I thought it forward-thinking that these two mice were made adventurous females and that this change was subtly and ordinarily implemented. It is important that children have a wide range of gender representations to raise questions or, indeed, to erase stereotypical gender misguidance. Though I believe this has a lesser effect in this show, this change, in its faintness, can only be positive.
I am not sure, however, as to how effective it was to have chosen this particular fable as the ‘central’ focus. It was more the case that this show used this fable as a touchstone to other children’s tales and nursery rhymes. Though we returned to this fable again and again, it had little significance, overall. Any moral to be taken from the original fable is also lost in this adaptation, which is not inherently negative, yet there is little to support this decision. In short, what is the aim of the show? — understanding that ‘to entertain the children’ is not a viable response. And why does it profess to be a realisation of The Town Mouse and the Country Mouse if it is, in fact, a collection of tales? Perhaps it would be better if a simple ‘and Others’ were to be added onto the end of the show’s title.

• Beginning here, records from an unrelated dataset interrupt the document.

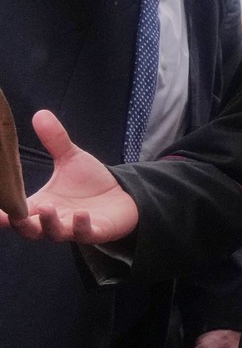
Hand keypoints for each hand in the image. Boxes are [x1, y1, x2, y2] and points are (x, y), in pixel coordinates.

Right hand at [0, 111, 136, 242]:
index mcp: (40, 205)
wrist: (123, 194)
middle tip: (13, 214)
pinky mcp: (95, 231)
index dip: (3, 214)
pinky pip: (85, 233)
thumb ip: (55, 140)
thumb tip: (41, 113)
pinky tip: (80, 215)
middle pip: (29, 230)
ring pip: (55, 233)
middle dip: (21, 223)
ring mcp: (72, 228)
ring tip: (47, 206)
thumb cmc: (90, 182)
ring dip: (49, 223)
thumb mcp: (71, 158)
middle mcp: (52, 220)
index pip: (16, 213)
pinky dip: (81, 226)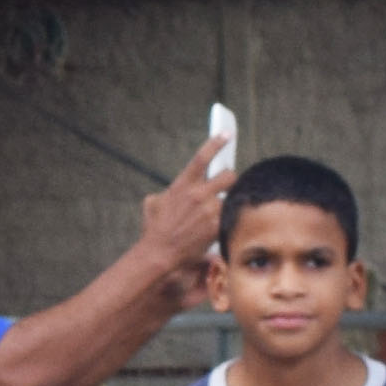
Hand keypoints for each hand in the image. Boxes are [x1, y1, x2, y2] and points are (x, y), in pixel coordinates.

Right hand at [135, 135, 233, 289]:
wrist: (160, 252)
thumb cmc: (155, 228)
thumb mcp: (153, 203)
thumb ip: (167, 193)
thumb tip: (172, 192)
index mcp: (183, 184)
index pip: (202, 157)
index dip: (216, 143)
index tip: (227, 133)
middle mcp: (198, 194)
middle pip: (228, 176)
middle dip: (230, 180)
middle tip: (228, 185)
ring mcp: (209, 210)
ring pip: (232, 197)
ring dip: (229, 202)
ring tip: (223, 210)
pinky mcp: (217, 226)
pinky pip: (231, 215)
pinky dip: (229, 218)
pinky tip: (225, 223)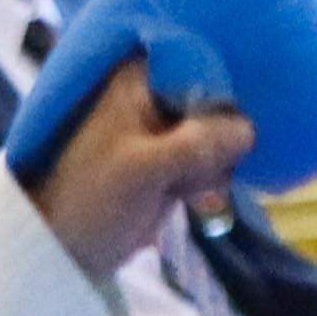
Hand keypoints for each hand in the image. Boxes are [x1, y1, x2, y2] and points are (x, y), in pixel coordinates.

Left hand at [27, 56, 260, 276]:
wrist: (67, 249)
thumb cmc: (90, 200)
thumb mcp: (143, 170)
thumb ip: (196, 146)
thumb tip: (249, 129)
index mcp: (140, 79)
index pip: (204, 66)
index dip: (229, 90)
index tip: (240, 120)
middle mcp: (158, 95)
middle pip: (220, 99)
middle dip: (225, 134)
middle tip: (201, 167)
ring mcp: (170, 129)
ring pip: (222, 133)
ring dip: (219, 162)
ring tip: (186, 187)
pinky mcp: (178, 162)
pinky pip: (215, 159)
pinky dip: (214, 177)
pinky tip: (192, 196)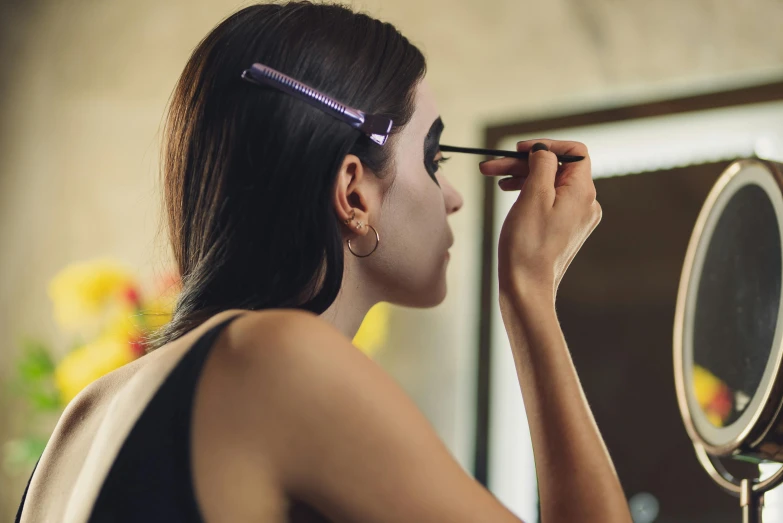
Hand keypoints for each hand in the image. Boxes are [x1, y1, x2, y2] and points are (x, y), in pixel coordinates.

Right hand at [480, 140, 601, 299]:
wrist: (526, 287)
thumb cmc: (527, 245)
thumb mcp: (533, 195)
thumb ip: (542, 165)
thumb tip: (544, 150)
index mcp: (583, 192)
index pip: (574, 152)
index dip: (546, 146)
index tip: (519, 149)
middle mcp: (585, 204)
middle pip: (556, 168)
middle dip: (523, 163)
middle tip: (491, 165)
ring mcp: (575, 218)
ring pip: (549, 184)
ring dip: (521, 176)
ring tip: (493, 178)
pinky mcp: (563, 230)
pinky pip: (548, 201)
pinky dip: (528, 192)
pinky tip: (509, 194)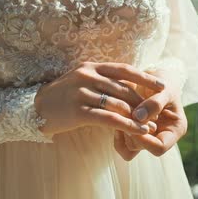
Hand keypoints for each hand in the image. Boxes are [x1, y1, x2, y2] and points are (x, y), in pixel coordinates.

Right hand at [33, 62, 164, 135]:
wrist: (35, 108)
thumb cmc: (64, 96)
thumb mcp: (83, 81)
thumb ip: (103, 81)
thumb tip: (131, 87)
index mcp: (91, 67)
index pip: (124, 69)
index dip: (144, 77)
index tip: (162, 85)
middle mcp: (87, 76)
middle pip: (123, 89)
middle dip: (143, 103)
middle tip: (157, 114)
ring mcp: (81, 93)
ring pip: (117, 104)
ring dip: (137, 117)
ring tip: (150, 127)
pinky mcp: (78, 111)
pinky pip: (108, 118)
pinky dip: (125, 125)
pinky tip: (136, 131)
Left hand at [113, 70, 187, 159]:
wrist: (153, 79)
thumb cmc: (163, 82)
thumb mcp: (164, 89)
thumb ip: (155, 103)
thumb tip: (138, 117)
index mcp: (175, 130)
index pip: (160, 147)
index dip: (145, 139)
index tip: (135, 121)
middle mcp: (161, 138)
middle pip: (142, 147)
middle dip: (132, 131)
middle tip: (126, 112)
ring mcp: (147, 138)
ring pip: (130, 147)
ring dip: (123, 131)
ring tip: (122, 112)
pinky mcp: (134, 134)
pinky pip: (122, 146)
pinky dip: (117, 135)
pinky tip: (116, 118)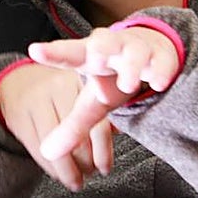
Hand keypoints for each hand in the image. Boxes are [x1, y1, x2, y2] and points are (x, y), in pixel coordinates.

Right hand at [0, 63, 113, 190]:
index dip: (102, 151)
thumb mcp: (82, 93)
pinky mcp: (18, 114)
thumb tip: (118, 133)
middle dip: (86, 164)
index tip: (104, 169)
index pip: (97, 123)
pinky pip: (37, 149)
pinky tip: (57, 172)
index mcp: (82, 81)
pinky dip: (49, 167)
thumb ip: (100, 112)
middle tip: (89, 173)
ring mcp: (36, 100)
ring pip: (56, 147)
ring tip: (74, 180)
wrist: (19, 81)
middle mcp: (58, 86)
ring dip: (67, 171)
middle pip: (76, 137)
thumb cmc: (58, 91)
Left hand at [28, 25, 179, 163]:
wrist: (149, 53)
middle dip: (99, 49)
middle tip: (95, 57)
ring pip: (134, 52)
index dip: (52, 54)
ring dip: (130, 67)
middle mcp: (111, 49)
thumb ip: (71, 127)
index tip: (34, 50)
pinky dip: (160, 72)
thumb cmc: (113, 80)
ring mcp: (137, 50)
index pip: (68, 55)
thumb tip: (47, 154)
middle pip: (102, 44)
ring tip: (127, 84)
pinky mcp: (162, 57)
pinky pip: (162, 63)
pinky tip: (158, 83)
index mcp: (88, 58)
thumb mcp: (92, 104)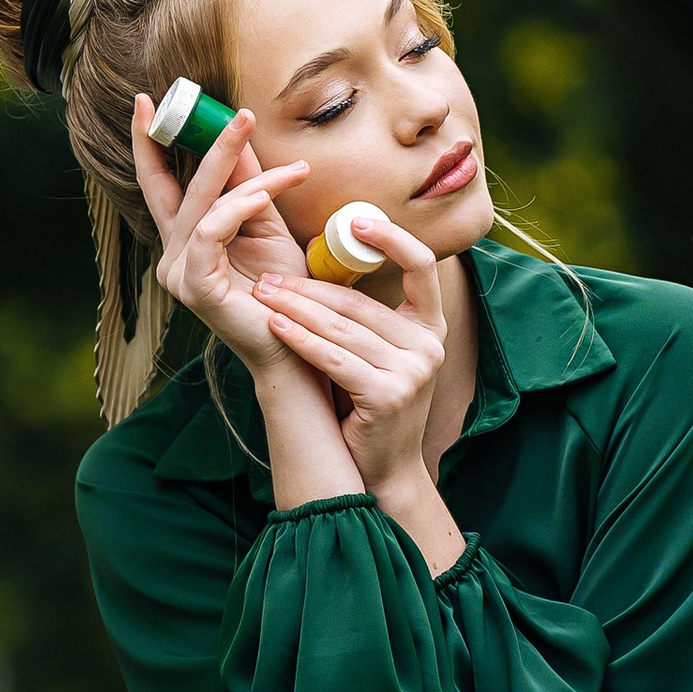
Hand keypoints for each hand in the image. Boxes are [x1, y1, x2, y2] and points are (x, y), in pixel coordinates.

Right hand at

On to the technicalities of the show itself. The types of puppets used were marottes and hand puppets, meaning that a lot of the puppets’ life was achieved through bulky movements as opposed to delicate, isolated ones. This made for a humorous and animated effect, a lively and silly visual to engage the children with. The overall puppeteering, in fact, was professional and effective.
I did have issues towards the end of the show, however. People often think that children’s theatre should not be critiqued with the same harshness as one critiques adult theatre with. This should not be the case, however. Whilst children are easily won over by imagination, their imaginative realm is not one distinct from the real world; in fact, they use the former to cogitate, to better understand the latter. Children are highly intuitive and observant, and so slip-ups are easily acknowledged and can take away from the magic of the show.
Taking this on board, I must consider a few elements of this performance that could have taken away from the theatrical magic of this puppet show. On the night I saw this performance, there was quite a fair share of slip-ups. A bottle attached itself to a white sheet — which I can only assume to be a ghost (other audience members were audibly confused by this, too) — and flew to the front of the playboard, landing the wrong way, where its internal structure was visible to the audience. This was left here for the rest of the show’s duration. At another point, whoever was animating the Postman (a blackbird) hand puppet forgot to put on a black sleeve to cover his wrist, exposing his arm and watch.
The biggest sin committed by this puppet show, however, came in the second act. The light from within the castelet became far too harsh, and this casted very distinct shadows upon the front bottom curtains which were far too thin. The entire workings beyond the frame, the puppeteering, the passing materials to one another and flat-changing for the next scene, everything was completely visible. Not at all desirable for this form of theatre!
Other than in these isolated moments, the puppeteering was effective and sharp, as I said before. It was mainly the narrative that I had a problem with. Most of the action, though entertaining, seemed highly superfluous, particularly the ‘Green Bottles’ sequence which was drawn-out and uninventive, making use of a peculiar assortment of objects: a ball, a spider, a hand, and others. It seemed as though every puppet ever made for this company was being recycled and put to use somewhere in this show.
Characters were, indeed, sweet and endearing, but I cannot help but wonder if this is due to our gleeful pre-conception of these existing tales or to the creativity of the show’s conceptualist. Their designs were somewhat inelaborate and cheap-looking, though this did not diminish their enjoyability.
Lighting was perhaps too intense at points, though I understand that, given the specific nature of the site, this may be difficult to control. The set, however, was rather dynamic in its capabilities: little hatches and shadow boxes made for an intriguing and multidimensional landscape, though I did feel the shadow boxes were perhaps a little too blurry.
Overall, a cute and quirky performance in a conspicuously unique environment enough to fuel spectators’ interest alone.
“A cute and endearing show, if a little inharmonious in its composition.”